A handful of operational lessons that go alongside the loop. Take snapshots during low-traffic hours because the snapshot itself temporarily pauses the event loop and spikes CPU; on a hot process this can cause request timeouts. Save snapshots somewhere persistent: they can be 200 to 500 MB for a process with a 1 GB heap, and you don't want to lose them when the container restarts. And keep the older snapshots; the most useful comparison is often not the first leak you spotted, but the change between two later snapshots, after the leak has had time to grow into something the GC pressure makes obvious.
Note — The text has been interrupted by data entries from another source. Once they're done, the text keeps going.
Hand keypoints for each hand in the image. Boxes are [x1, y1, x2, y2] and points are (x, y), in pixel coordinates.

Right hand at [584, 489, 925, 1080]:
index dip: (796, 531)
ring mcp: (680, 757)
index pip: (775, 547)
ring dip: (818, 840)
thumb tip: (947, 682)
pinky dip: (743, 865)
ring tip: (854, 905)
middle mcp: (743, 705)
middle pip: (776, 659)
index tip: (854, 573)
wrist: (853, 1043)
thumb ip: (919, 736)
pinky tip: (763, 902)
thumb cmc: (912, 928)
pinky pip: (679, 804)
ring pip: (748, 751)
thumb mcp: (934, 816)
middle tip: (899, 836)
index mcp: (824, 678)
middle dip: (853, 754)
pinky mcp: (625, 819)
The Pattern Underneath All Of Them

Read the six categories back and the same shape shows up in every one. A long-lived thing (a socket, the libuv timer queue, a module-level Set, an exported memoiser) holds a reference to something. That reference is a closure, or a callback, or an entry in a Map. The closure or callback or entry transitively holds something bigger than you intended. The GC is doing exactly the right thing: nothing is unreachable, so nothing is collected. Memory climbs.
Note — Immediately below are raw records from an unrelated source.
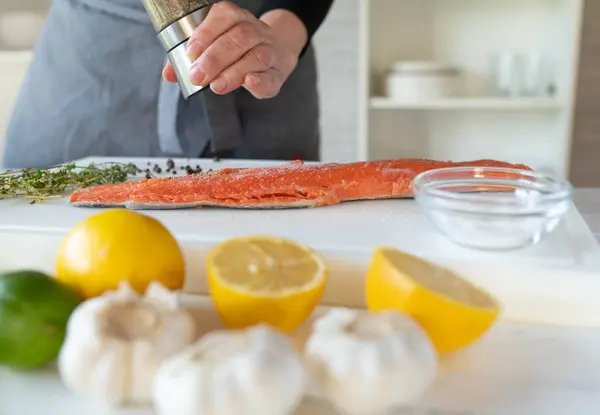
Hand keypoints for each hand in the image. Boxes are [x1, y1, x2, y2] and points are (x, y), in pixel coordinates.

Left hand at [162, 1, 306, 98]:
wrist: (277, 51)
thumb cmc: (239, 50)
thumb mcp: (216, 46)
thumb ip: (193, 59)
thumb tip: (169, 74)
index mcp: (236, 18)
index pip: (223, 17)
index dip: (206, 34)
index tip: (191, 53)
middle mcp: (255, 31)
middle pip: (238, 39)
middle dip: (215, 59)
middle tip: (198, 76)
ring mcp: (270, 50)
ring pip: (256, 56)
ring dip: (234, 72)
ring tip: (217, 86)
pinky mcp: (279, 72)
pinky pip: (272, 76)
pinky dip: (261, 81)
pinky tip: (250, 83)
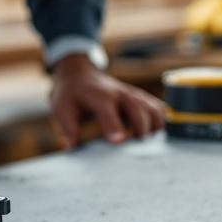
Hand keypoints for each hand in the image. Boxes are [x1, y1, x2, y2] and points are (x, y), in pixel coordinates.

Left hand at [50, 54, 164, 148]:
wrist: (79, 73)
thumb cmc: (71, 94)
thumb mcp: (62, 108)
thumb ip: (69, 128)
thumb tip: (72, 147)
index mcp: (100, 96)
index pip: (109, 112)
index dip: (115, 127)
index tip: (119, 141)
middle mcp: (120, 93)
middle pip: (138, 109)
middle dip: (140, 129)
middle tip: (135, 147)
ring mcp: (133, 94)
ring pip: (153, 109)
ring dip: (153, 127)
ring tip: (142, 141)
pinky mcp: (140, 98)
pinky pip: (158, 108)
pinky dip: (159, 121)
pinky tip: (151, 134)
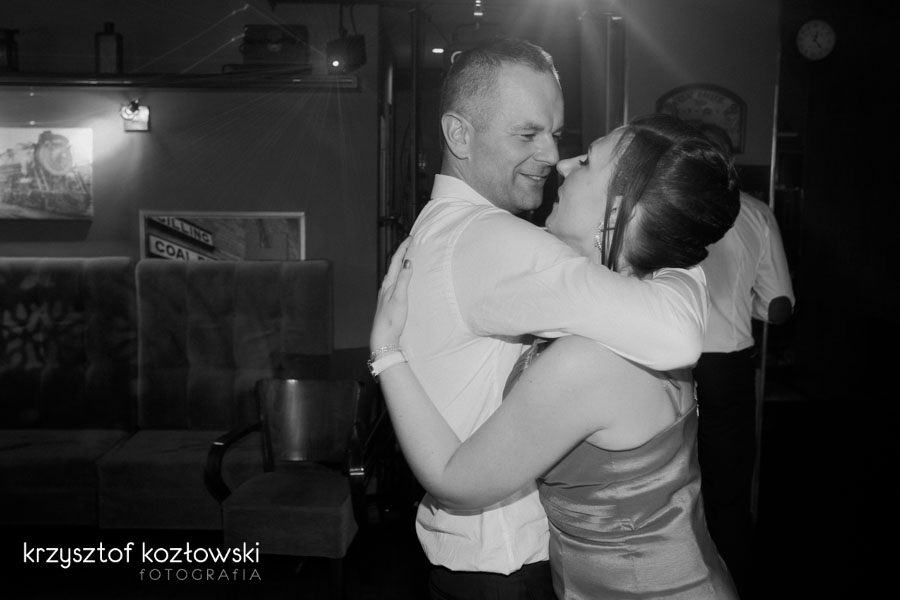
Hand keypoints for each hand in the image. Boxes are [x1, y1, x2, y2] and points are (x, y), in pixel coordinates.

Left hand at [370, 237, 412, 351]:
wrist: (383, 339)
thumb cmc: (391, 320)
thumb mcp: (400, 298)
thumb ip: (403, 279)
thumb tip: (407, 261)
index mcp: (388, 284)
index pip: (395, 261)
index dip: (403, 248)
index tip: (411, 238)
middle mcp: (385, 287)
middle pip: (393, 265)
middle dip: (402, 253)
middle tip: (410, 243)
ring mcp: (386, 295)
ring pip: (393, 274)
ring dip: (400, 264)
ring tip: (408, 258)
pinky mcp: (389, 302)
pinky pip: (394, 283)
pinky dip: (400, 276)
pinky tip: (402, 281)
The leak isn't a bug in the GC. It isn't a bug in Node. It's a place where the lifetime of a reference quietly exceeded the lifetime of your intent to use it.

The good news is that this reframes the question into something you can actually answer. Instead of "why is my process leaking?", ask: "what long-lived thing is holding a reference to this object, and is there a reason it still should?" If there's no good reason, you've found your leak, and the fix is usually one of three moves: remove the listener, clear the timer, or bound the cache. Boring fixes, every time. Which is what you want at 3 AM.